In optical light, Uranus rises as a featureless world with apparently nothing going on. The most advanced optical telescopes fitted with state-of-the-art imaging systems and CCD detectors fail to reveal any of the rings, except for the bright and wide epsilon ring. Surprisingly enough, far away from expectations, the epsilon ring looks like a wispy trail.  

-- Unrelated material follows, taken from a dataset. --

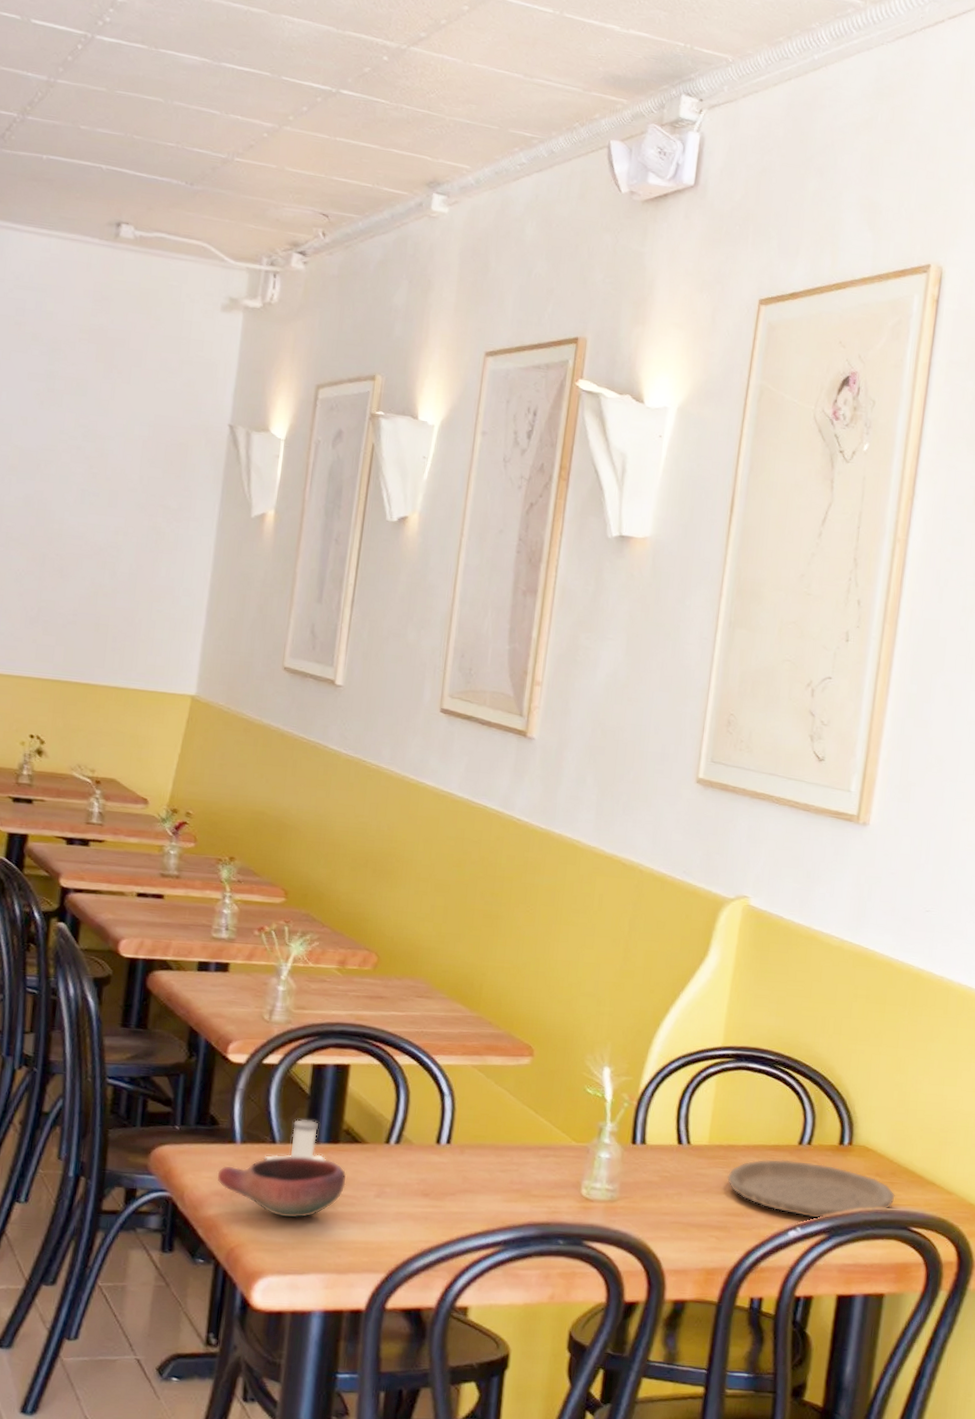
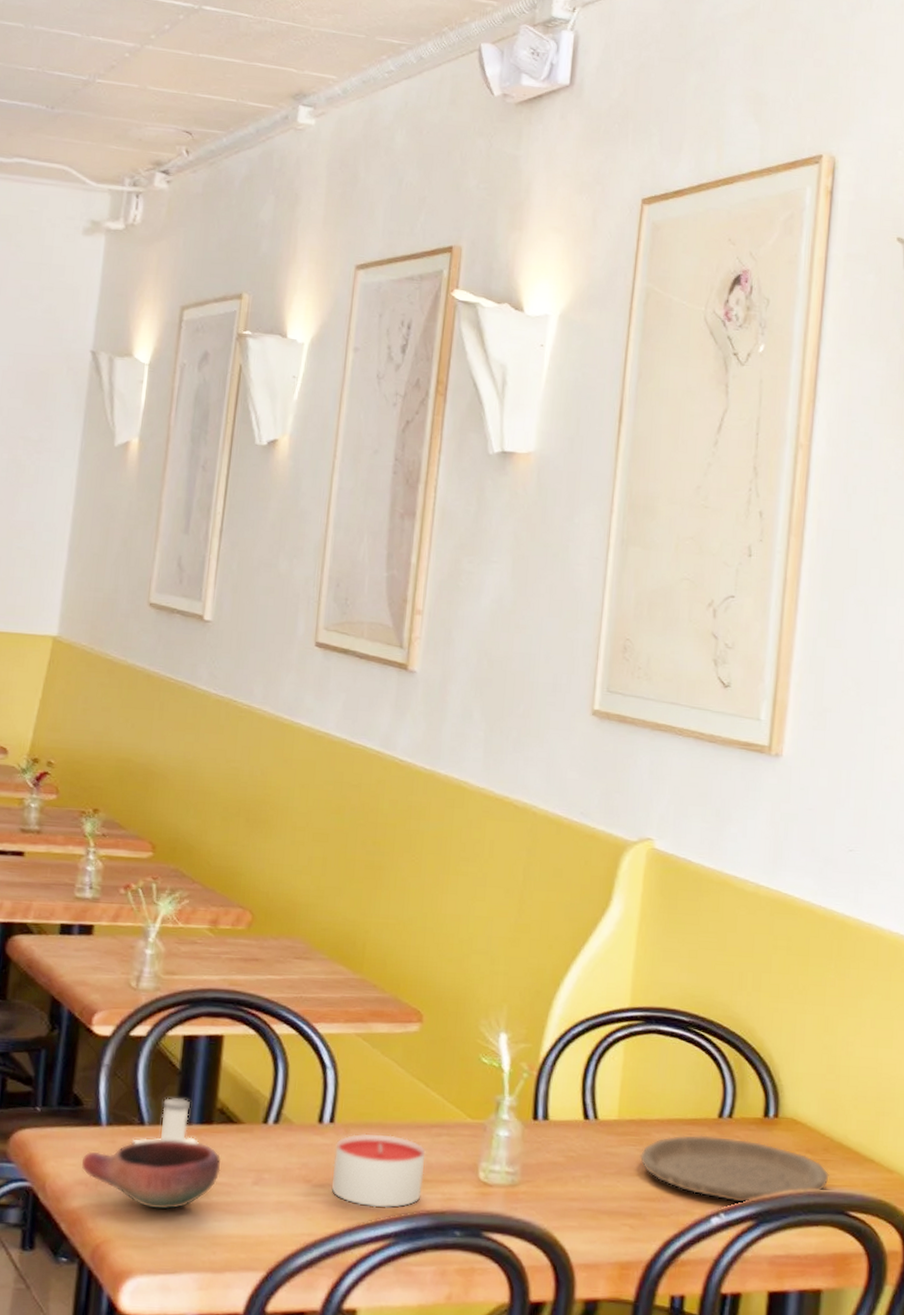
candle: none [447,1153,534,1220] -> present [331,1133,426,1208]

In infrared light, the entire landscape changes drastically. With around 2% methane in its atmosphere, Uranus shines like a pearl across infrared wavelengths. Now, through JWST's NIRCam, the previously unattractive planetary disc reveals a changing atmosphere. Rolling on its side, having an axial tilt of ninety-eight degrees, Uranus lives through extreme seasonal variations. For a quarter of the time during its eighty-four-year orbit around the Sun, one pole bathes in continuous sunlight, whereas the other dives into eternal night. During summer and winter solstice, Uranus's rings turn to the Sun face-on and stand edge-on during the equinoxes. The polar cap brightens as long it continues to face the Sun and darkens when away. 

Uranus has thirteen distinct ring systems divided among three groups: nine narrow main rings identified in 1977 — a serendipitous discovery from a different rung of observation, followed by two dusty rings discovered during Voyager 2's exploration of the ice giant, and over that, HST added two more, the nu and the mu rings, during 2003-2005. 

The little blue spots on the periphery of the nu ring are the nine among twenty-seven of Uranus's moons.